The theme, he said seeks to empower individuals across the world to make a personal commitment to saving million more lives, and help communities and economies to thrive by ending malaria.
“This global movement seeks to re-energise the fight to eliminate the disease, which still threatens half of the global population and kills one child every two minutes”.

The African region is the worst hit by the killer disease in the world. In the World Malaria Report 2018, WHO estimates that we still have more than 4.4 million cases in the region and sub-Saharan Africa accounted for 93% (404,550) of the global malaria deaths.

Botswana has made incredible progress towards malaria elimination in the last decade, but Dr Madigele said sustaining gains will take extra effort until the job is finished and malaria has been eliminated.

“We have managed to reduce the incidence of malaria from 28.7/1000 population in 2001 to 0.24/1000 population by 2018. While efforts are on course to conduct active and passive case detection, notify, investigate, list and map all cases and deaths, resource limitation becomes a big challenge in the area of malaria surveillance and rapid response to contain secondary cases and outbreaks.
Nevertheless, we have also managed to introduce modern technology for rapid notification of cases and mapping of malaria transmission areas,” he shared.
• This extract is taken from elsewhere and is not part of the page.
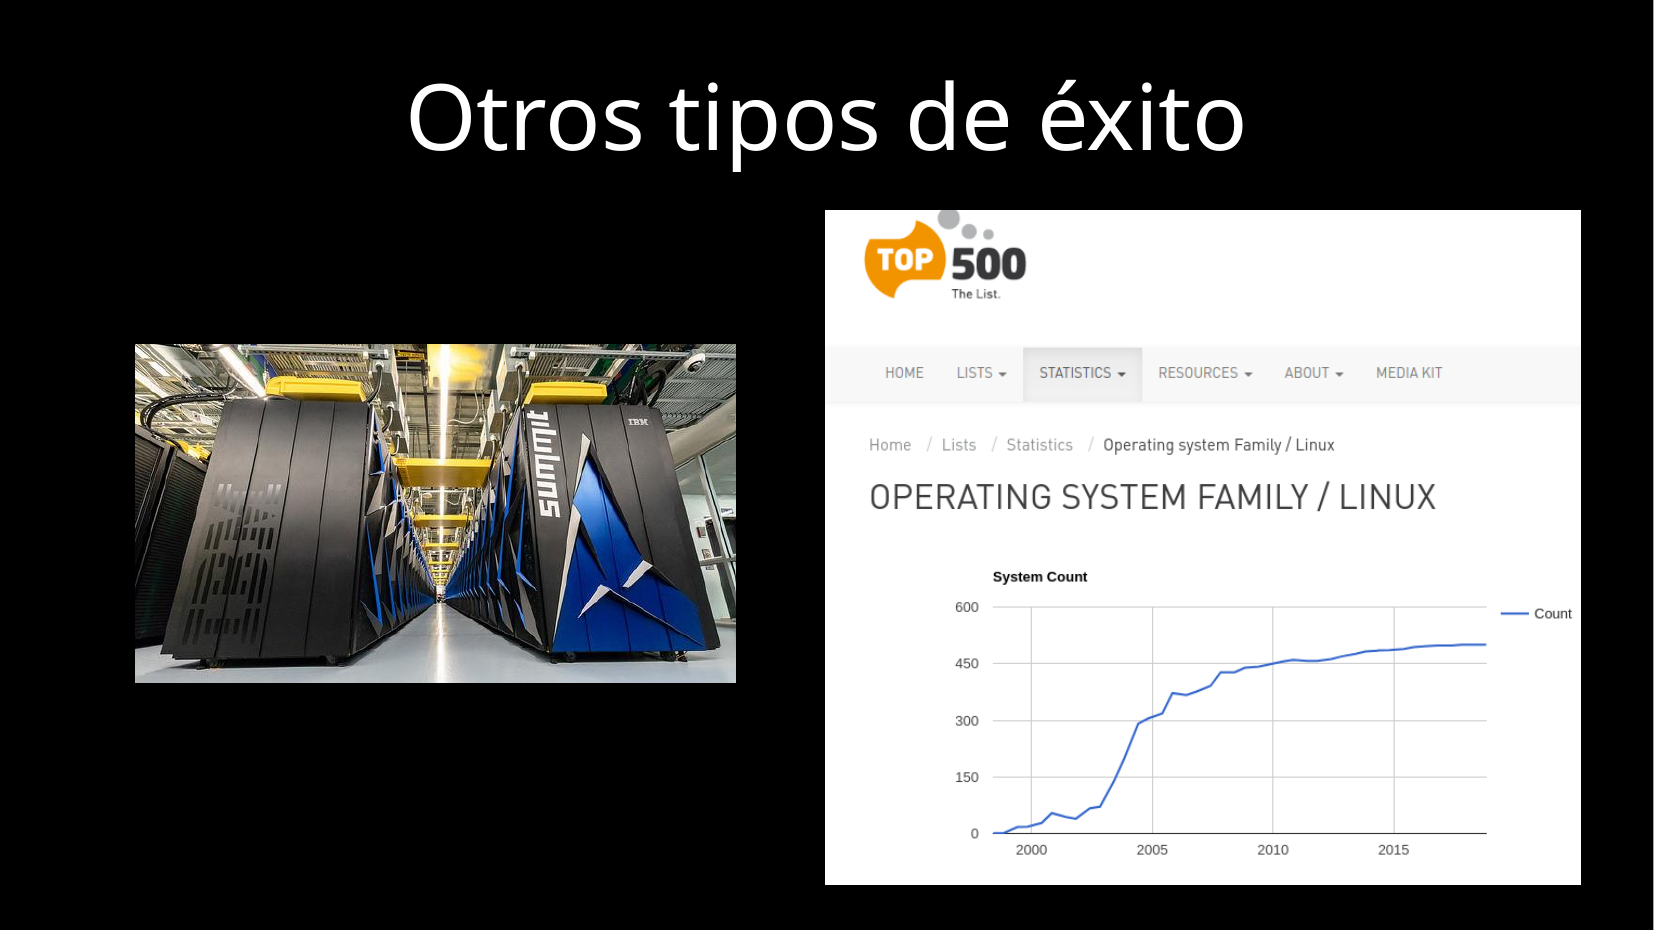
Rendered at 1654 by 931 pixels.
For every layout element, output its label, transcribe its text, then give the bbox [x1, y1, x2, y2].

title Otros tipos de éxito [82, 37, 1571, 193]
picture [825, 210, 1581, 886]
picture [135, 344, 736, 683]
He indicated that available interventions had proven to work and urged the public to support the National Malaria Elimination Programme (NMEP)’s strategies of using the Long-Lasting Insecticide Treated Nets (LLINs), Indoor Residual Spraying, and Intermittent Preventive Treatment of pregnant women (IPTp) to prevent being infected.
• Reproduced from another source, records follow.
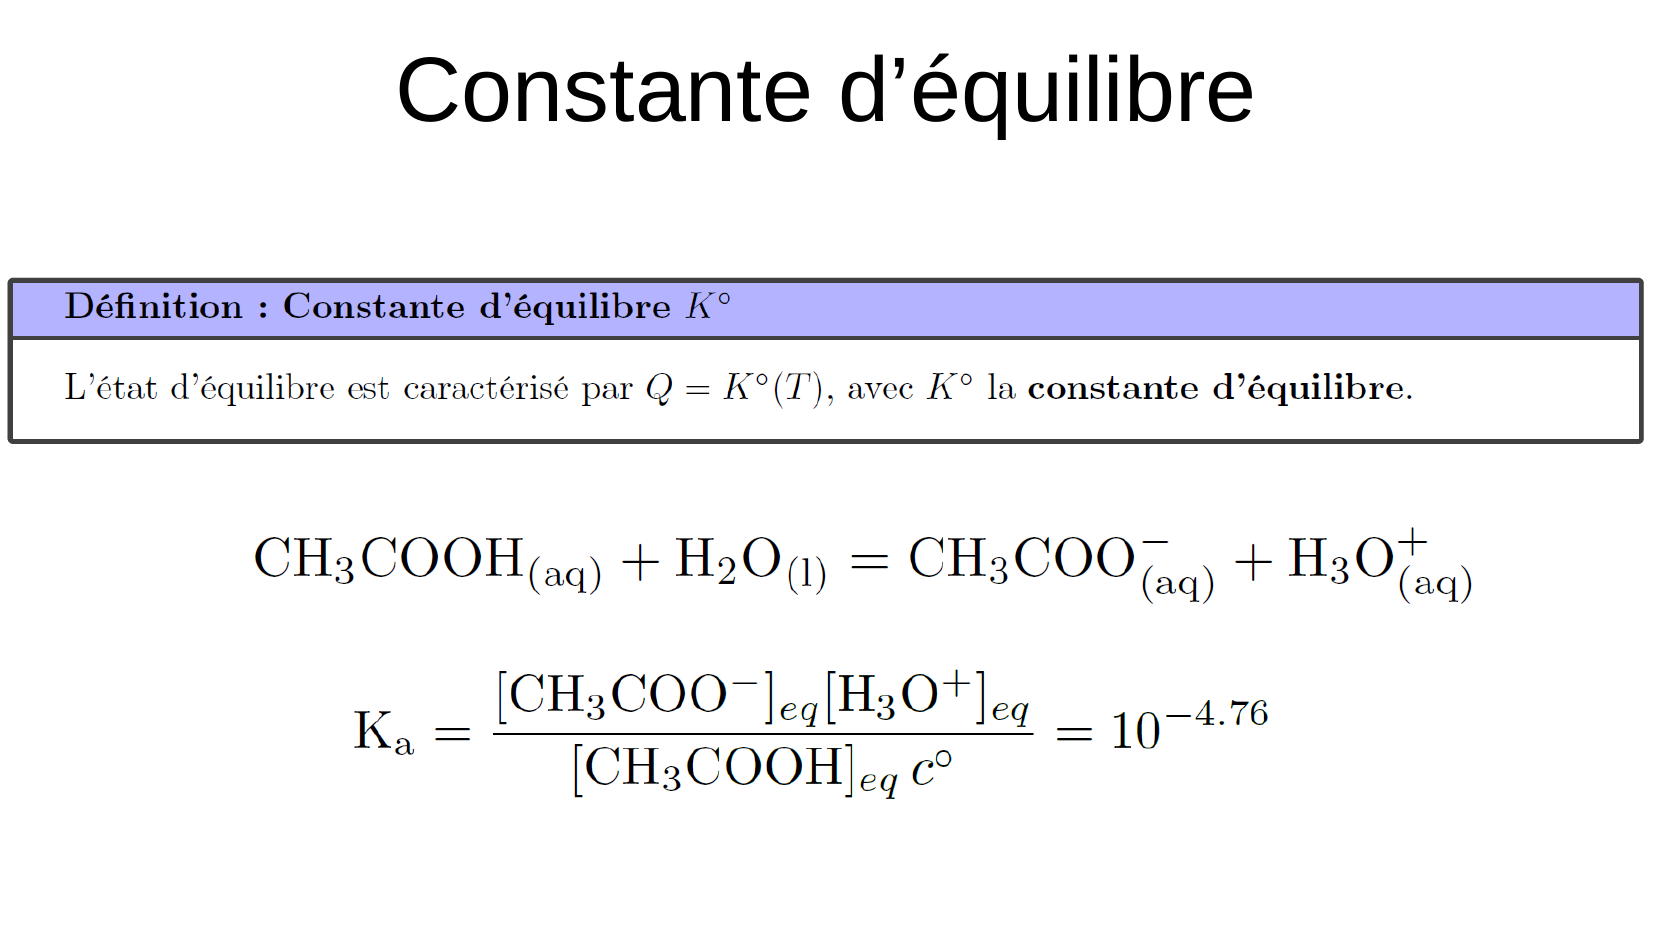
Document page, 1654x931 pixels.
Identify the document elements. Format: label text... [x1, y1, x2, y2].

picture [244, 519, 1489, 626]
picture [0, 273, 1654, 449]
title Constante d’équilibre [82, 11, 1571, 168]
picture [342, 656, 1276, 827]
Others, he said, include vector control intervention designed to destroy the mosquito larvae conducted in three districts of Tutume, Bobirwa and Boteti. The country has also introduced a radical anti-malaria therapy for effective treatment of malaria.

To address the challenge of low community response, participation, ownership and ultimately low uptake of malaria elimination interventions, Dr Madigele said the NMEP with the support from the Global Fund adopted the Communities Acting Together to Eliminate Malaria (CATTEM) in 2018.

“This is an approach that seeks to involve community leadership and other community structures to drive malaria elimination in their communities; resonating well with this year’s theme that drives for personalisation of malaria elimination by all,” he said. The approach is being implemented in the 6 endemic Districts with plans to expand to the whole country.